**Assignment:**
In the text on the Senate's mixed martial arts bill, in what year was the statewide ban on the sport put in place? Please answer in a few words.

**Provided text:**

.....

The New York State Senate Monday passed legislation for the seventh consecutive year to legalize and regulate mixed martial arts (MMA) competitions in New York, removing a 1997 statewide ban on the sport. The bill (S5949A), sponsored by Senator Joseph Griffo (R-C-I, Rome), would authorize and regulate professional competitions in New York State and includes provisions that would help protect the health and safety of participants.
Senate Majority Leader John J. Flanagan said, “New York is the only state missing out on the jobs and other economic benefits that would be created from the legalization of professional MMA competitions. As we have done for several years, the Senate has again passed a bill allowing MMA and this year, the Governor has also proposed it as part of his Executive Budget. The Assembly should take up MMA now so that our state can realize the economic potential of competitions here in New York.”
Senator Griffo said, “I have long led the Senate’s efforts to bring professional MMA to New York, and I am proud that we are now the closest we’ve ever come to legalizing this competitive sport in our state. By passing my MMA bill for the seventh year in a row, the Senate is continuing the momentum to finally allow these fighters to compete safely within their home state under the guidelines of the State Athletic Commission. Mixed martial arts offers significant economic opportunities to the communities that host these popular events and, with the Governor’s public support this year, I am optimistic that fans and fighters alike will soon be able to experience MMA in New York.”

.....

**Saved entries:**
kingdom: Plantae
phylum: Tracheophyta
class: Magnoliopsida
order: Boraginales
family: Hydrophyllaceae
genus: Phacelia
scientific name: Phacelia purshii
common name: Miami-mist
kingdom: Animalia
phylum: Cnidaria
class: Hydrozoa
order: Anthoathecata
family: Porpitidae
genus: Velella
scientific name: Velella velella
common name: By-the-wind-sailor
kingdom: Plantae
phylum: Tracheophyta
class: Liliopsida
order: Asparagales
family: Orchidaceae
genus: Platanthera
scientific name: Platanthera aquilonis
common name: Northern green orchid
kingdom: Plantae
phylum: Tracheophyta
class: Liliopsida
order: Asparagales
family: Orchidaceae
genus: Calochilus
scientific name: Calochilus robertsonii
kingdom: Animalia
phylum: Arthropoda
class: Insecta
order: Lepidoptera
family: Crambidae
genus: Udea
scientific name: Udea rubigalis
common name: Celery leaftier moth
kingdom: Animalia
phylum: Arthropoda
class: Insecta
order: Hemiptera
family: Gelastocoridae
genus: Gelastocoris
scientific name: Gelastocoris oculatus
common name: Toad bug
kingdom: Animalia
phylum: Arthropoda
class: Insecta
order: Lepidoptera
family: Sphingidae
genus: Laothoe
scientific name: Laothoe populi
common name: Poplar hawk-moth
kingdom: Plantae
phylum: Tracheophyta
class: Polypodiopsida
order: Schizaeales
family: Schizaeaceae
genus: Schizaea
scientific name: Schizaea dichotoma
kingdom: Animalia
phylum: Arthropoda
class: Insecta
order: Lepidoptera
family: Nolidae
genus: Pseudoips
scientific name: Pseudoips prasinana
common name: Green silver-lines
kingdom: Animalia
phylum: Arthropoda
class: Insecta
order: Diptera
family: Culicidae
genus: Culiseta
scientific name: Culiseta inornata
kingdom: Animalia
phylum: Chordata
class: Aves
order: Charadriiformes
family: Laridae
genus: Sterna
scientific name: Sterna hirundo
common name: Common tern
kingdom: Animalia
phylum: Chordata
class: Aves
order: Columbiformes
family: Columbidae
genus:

.....

**Answer space:**
1997